21.09.2004 | aktual.: 21.09.2004 10:28
Według niego, kwestie finansowe Kościoła powinny więc zostać starannie przemyślane, ale powinno się to stać poprzez dialog z władzami Kościoła, a nie gorączkowe gesty, służące zdobywaniu głosów twardego elektoratu lewicy.
Sposób w jaki SLD zabrał się za załatwianie tych spraw, jest po prostu niesmaczny. Kwestia, którą podnosi Sojusz, powinna być obecna w debacie publicznej, ale to nie SLD powinien tę debatę inicjować. Ta partia w osobach Leszka Millera, Jerzego Jaskierni czy Józefa Oleksego dawała liczne dowody całkowitego niezrozumienia roli Kościoła katolickiego w Polsce, jego wewnętrznych problemów i kłopotów z modernizacją - uważa Celiński.

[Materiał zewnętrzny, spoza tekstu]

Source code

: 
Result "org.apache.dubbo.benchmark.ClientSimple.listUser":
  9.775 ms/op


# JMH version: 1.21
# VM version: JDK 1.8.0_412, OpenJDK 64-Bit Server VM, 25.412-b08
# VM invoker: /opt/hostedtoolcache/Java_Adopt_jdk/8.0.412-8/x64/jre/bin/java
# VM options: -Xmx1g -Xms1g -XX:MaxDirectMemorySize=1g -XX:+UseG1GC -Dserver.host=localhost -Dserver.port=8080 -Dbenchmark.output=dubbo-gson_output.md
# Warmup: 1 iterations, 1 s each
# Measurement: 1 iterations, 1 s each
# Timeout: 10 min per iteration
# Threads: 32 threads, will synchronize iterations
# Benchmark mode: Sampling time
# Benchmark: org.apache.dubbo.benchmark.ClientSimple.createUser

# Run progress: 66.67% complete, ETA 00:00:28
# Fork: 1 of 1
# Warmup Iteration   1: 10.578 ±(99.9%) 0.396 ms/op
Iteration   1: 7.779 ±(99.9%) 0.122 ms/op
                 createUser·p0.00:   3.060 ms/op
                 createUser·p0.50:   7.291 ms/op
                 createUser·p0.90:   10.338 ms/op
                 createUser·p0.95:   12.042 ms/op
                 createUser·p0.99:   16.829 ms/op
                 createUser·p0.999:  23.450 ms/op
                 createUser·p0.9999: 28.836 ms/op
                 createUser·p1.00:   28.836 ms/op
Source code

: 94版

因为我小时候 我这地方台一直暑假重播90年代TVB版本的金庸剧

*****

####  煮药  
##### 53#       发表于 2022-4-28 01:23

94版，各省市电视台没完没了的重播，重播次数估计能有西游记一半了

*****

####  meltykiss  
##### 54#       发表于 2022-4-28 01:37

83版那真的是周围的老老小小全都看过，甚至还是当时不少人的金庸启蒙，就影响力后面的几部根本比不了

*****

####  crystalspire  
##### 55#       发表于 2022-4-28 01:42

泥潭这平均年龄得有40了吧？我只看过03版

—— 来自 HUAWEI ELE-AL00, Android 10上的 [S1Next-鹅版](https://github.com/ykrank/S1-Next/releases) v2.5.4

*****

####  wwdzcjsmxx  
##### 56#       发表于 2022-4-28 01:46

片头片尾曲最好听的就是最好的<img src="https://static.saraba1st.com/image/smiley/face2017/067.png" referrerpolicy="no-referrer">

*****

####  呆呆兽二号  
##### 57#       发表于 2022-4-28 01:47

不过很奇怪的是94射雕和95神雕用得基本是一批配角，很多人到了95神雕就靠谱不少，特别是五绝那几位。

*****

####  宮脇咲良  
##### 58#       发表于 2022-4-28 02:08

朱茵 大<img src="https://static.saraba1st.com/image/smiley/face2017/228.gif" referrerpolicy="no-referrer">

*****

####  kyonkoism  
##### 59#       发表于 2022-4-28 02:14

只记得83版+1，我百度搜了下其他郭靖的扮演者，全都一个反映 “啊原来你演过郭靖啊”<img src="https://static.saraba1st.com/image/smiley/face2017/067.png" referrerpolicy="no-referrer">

Jego zdaniem, nam potrzeba rzeczowej debaty, a nie złośliwości. Jednak ani SLD, ani Kościół nie potrafią takiej debaty prowadzić, bo wszystkie argumenty są po obu stronach przyjmowane z kompleksami.
W dodatku nagły zwrot SLD ku problematyce świeckiego charakteru państwa jest przykrywką dla klęski ideowej tego ugrupowania, a nie faktyczną próbą rozwiązania problemu - konkluduje poseł SdPl.